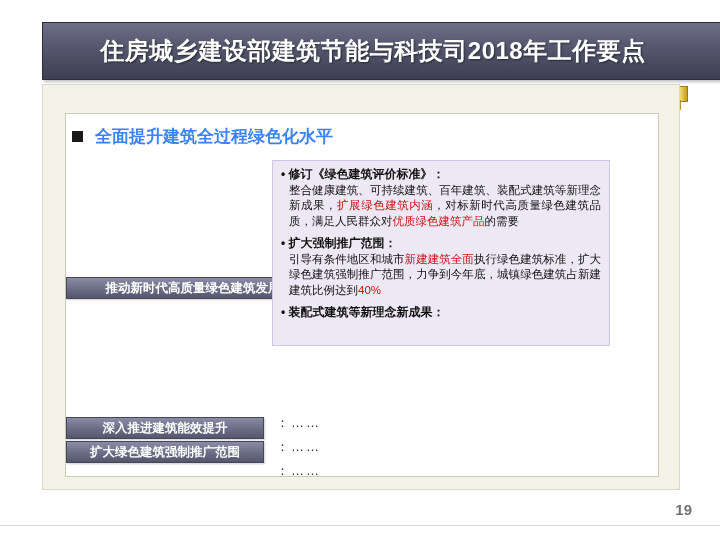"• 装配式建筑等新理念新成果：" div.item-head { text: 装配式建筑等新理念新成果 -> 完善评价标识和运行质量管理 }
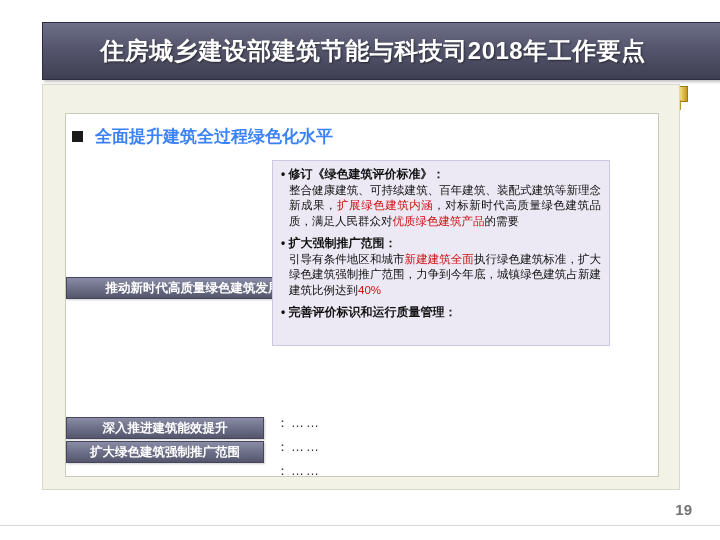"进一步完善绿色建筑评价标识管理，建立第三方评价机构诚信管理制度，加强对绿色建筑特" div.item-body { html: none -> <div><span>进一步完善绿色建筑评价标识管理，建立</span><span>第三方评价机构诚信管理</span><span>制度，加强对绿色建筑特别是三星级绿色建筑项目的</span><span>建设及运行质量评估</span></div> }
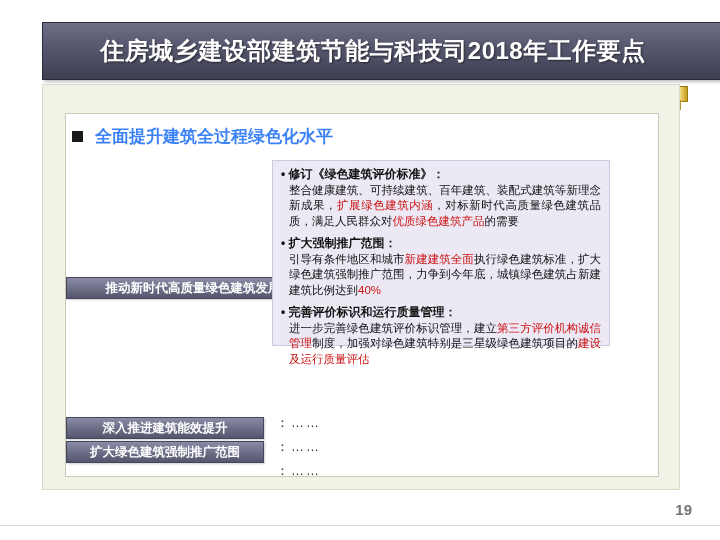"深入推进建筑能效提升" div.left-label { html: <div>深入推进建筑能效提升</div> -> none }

==

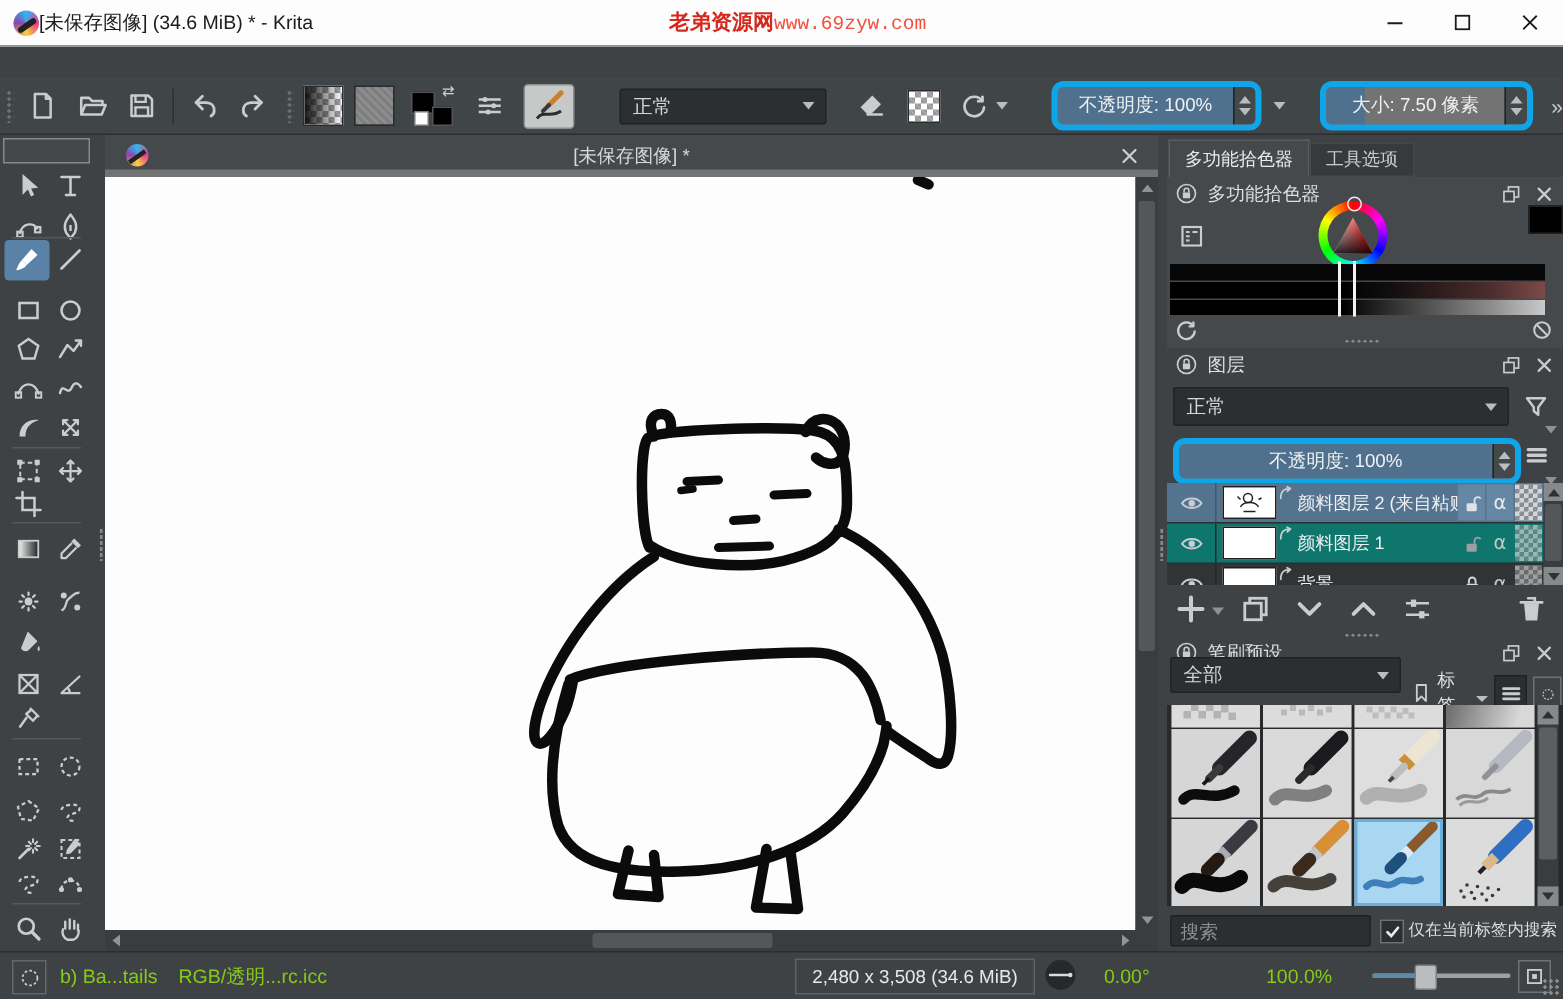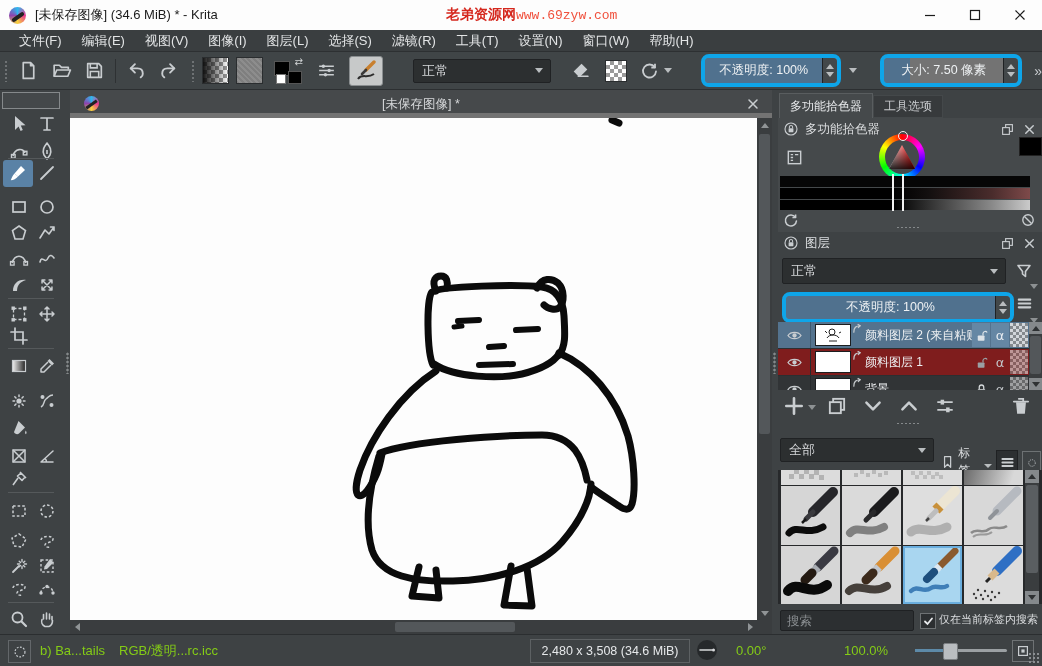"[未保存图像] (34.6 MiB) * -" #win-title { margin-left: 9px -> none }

==

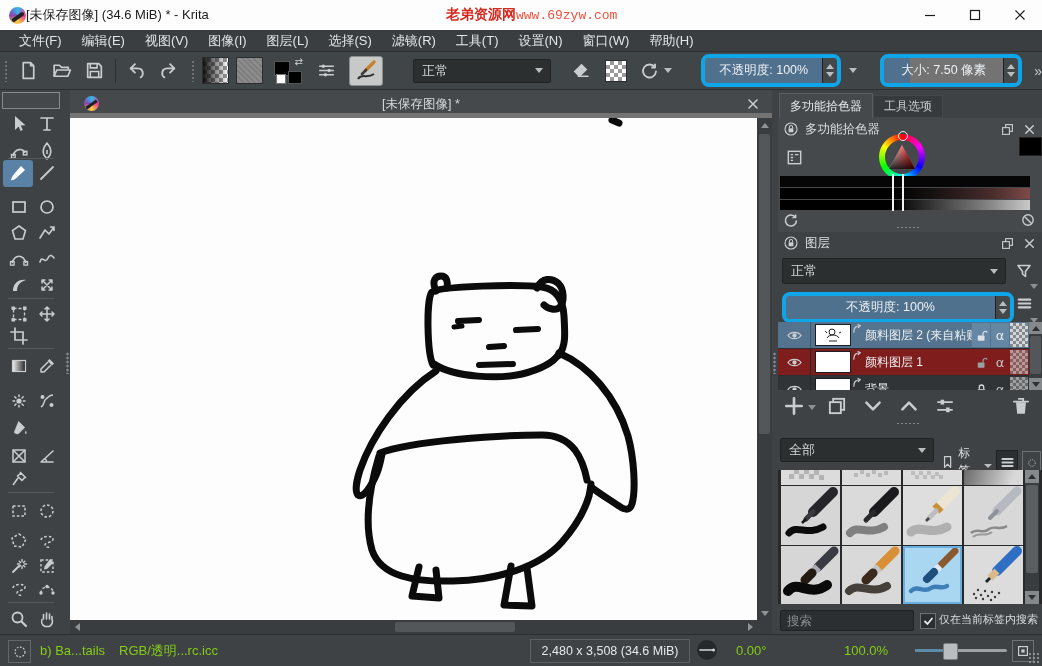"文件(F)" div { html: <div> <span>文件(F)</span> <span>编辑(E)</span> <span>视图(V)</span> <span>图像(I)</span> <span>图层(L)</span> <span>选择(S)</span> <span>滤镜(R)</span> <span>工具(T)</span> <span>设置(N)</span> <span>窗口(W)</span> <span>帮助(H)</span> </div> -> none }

## DIRECTIONS:
In the records above, find the line containing "text: 装配式建筑等新理念新成果 ->" and the line containing "html: <div>深入推进建筑能效提升</div> ->", then give both of them again word for word along with every line between. Omit any pictures.

## RESULT BELOW:
"• 装配式建筑等新理念新成果：" div.item-head { text: 装配式建筑等新理念新成果 -> 完善评价标识和运行质量管理 }
"进一步完善绿色建筑评价标识管理，建立第三方评价机构诚信管理制度，加强对绿色建筑特" div.item-body { html: none -> <div><span>进一步完善绿色建筑评价标识管理，建立</span><span>第三方评价机构诚信管理</span><span>制度，加强对绿色建筑特别是三星级绿色建筑项目的</span><span>建设及运行质量评估</span></div> }
"深入推进建筑能效提升" div.left-label { html: <div>深入推进建筑能效提升</div> -> none }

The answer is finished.